Jelena : Je ne sais pas. Je ne lui ai par parlé de cela. Je ne sais pas ce qu’il ressent à ce sujet. Toutefois, c’était une décision familiale pour qui j’allais jouer.
Thomas : À titre de joueuse professionnelle de tennis, tu as voyagé beaucoup et tu as eu l’opportunité de voir différentes cultures. Cela te donne une perspective sur ce qui est arrivé chez toi en Serbie. De voir du pays, est-ce que c’est quelque chose que tu apprécies?
Jelena : Oui c’est sûr. Si je n’étais pas une joueuse de tennis, je n’aurais pas pu voyager autant, en apprendre sur les différentes cultures, rencontrer des gens de tout acabit et de voir tant de villes. J’ai presque visité tous les coins du monde. Il y a encore quelques endroits que je ne suis pas encore allée. Pour une personne de 21 ans, j’en ai vu beaucoup et je suis reconnaissante que j’ai un travail qui me permet de voir le monde, d’apprendre de nouvelles choses et me permet de vivre de belles expériences.
Thomas : Sur le circuit professionnel de tennis, tu vis avec des joueuses de différentes nationalités. Est-ce que tu apprécies ces moments et est-ce que tu apprends des différentes cultures?
Jelena : Oui, on discute entre nous. Nous parlons de choses que nous faisons dans les occasions spéciales. Par exemple, la fête de Noël en Serbie est le 7 janvier plutôt que le 25 décembre comme en Amérique. Donc, nous parlons de nos différences. Tu peux toujours apprendre d’une autre personne.
Prochaine saison et tennis féminin
Thomas : Depuis 2003, il est possible de constater que tu progresses vraiment dans les tournois majeurs comme en Australien, en France, en Angleterre et aux États-Unis. En 2007, quels sont tes objectifs?

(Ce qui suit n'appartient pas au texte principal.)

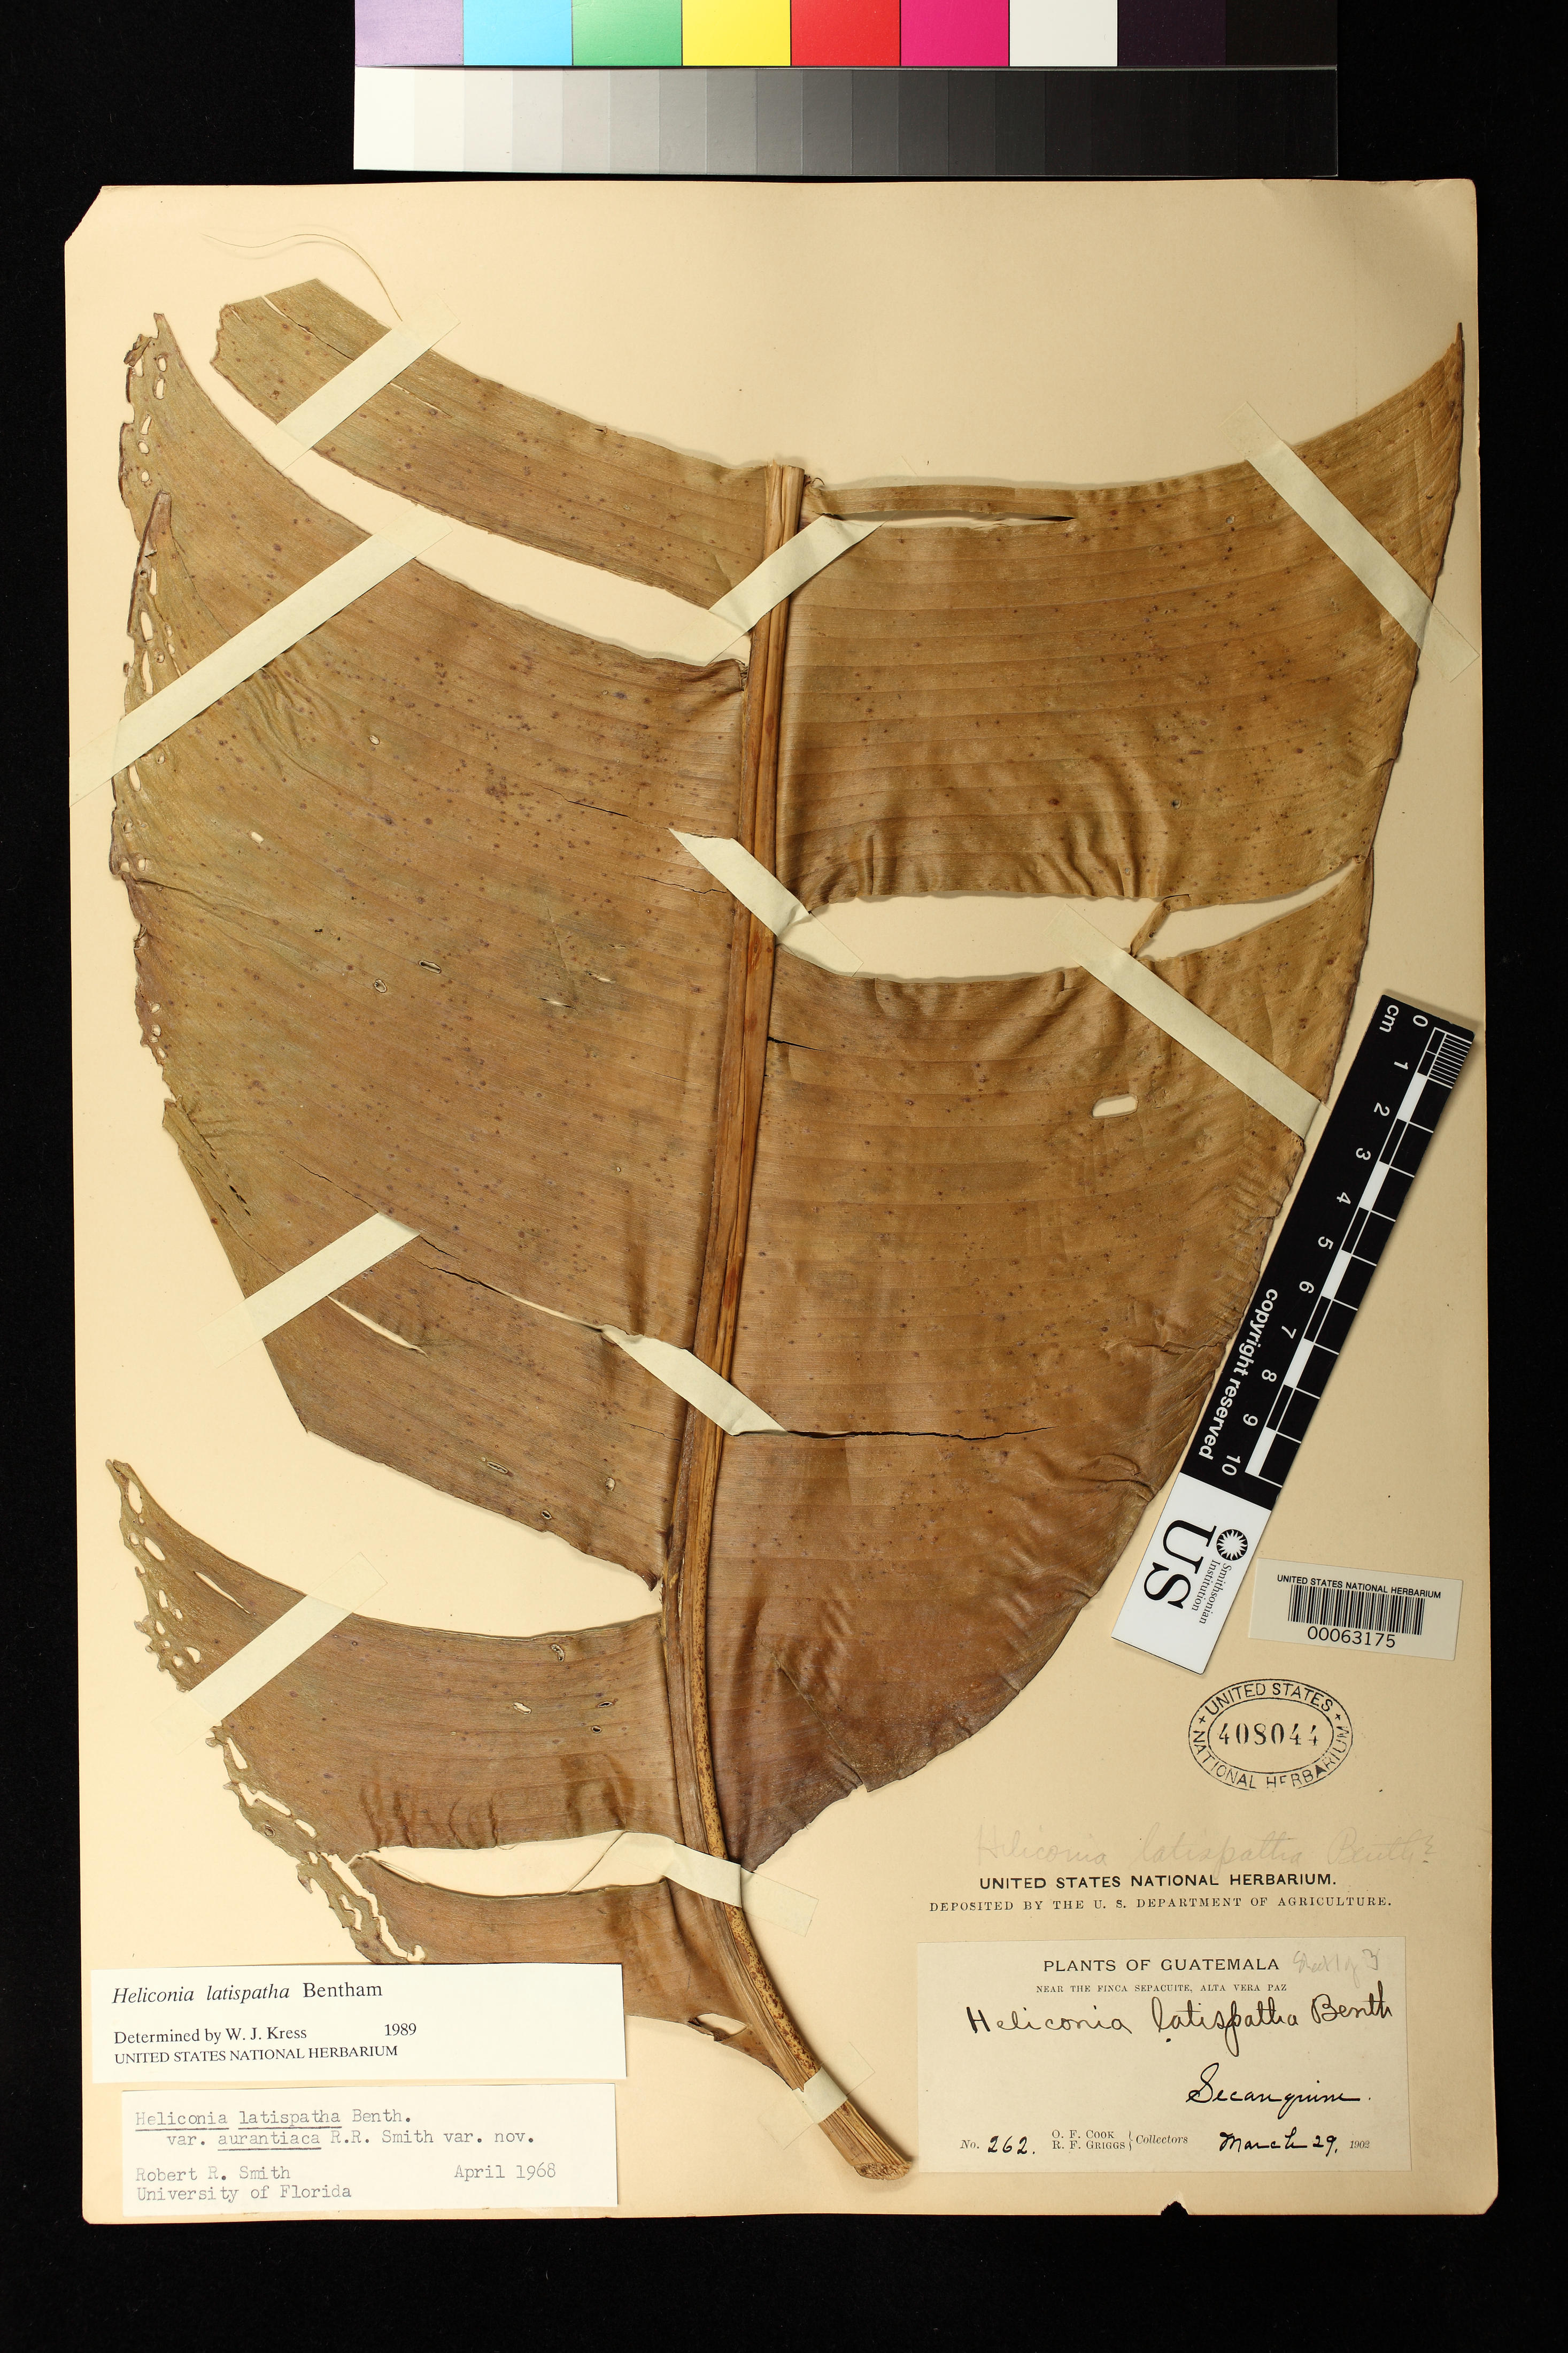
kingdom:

Jelena : J’aimerais bien poursuivre sur ma lancée. Mon objectif principal est d’atteindre mon plein potentiel et qu’en est-il nous allons le voir. Si j’atteins mon plein potentiel, je serais heureuse. Mais avant que cela n’arrive, si je n’atteins pas cela, je ne serais pas satisfaite. J’essaierais et je vais toujours améliorer mon jeu à chaque jour. Travailler sur moi-même et sur les choses que je dois corriger parce que personne n’est parfait. Tu peux toujours devenir meilleur. Je veux toujours aller de l’avant. Bien entendu, j’aimerai gagner un tournoi du Grand Chelem. Mais maintenant, mon objectif c’est d’être dans le top 10. Je suis présentement 12e. Je ne veux pas faire de grands objectifs, car tu ne sais jamais ce que demain va t’apporter. Je peux me blesser, tomber malade ou quelque chose peut arriver. J’ai eu un virus en octobre 2005 et c’était difficile de revenir. Je veux rester dans le présent et vivre au jour le jour et ce que le temps apportera je prendrais. Seul Dieu le sait.
Thomas : Dis moi, pourquoi un spectateur devrait-il venir voir un match de tennis féminin?
Jelena : Je pense que le tennis féminin c’est plaisant à regarder. Tu peux voir beaucoup de tennis excitant. Tu peux voir différents types de personnalité et tu peux voir de jeunes femmes en jupe. Différentes belles tenues, cela peut être intéressant pour les spectateurs. (Jelena rit). Tu sais, je ne suis pas une spectatrice et je ne regarde pas le jeu de cette perspective.
Thomas : Bien fait Jelena.
1. Pour les fins de l’article, Jelena est devenue numéro 1 du classement mondial de la WTA le 11 août 2008.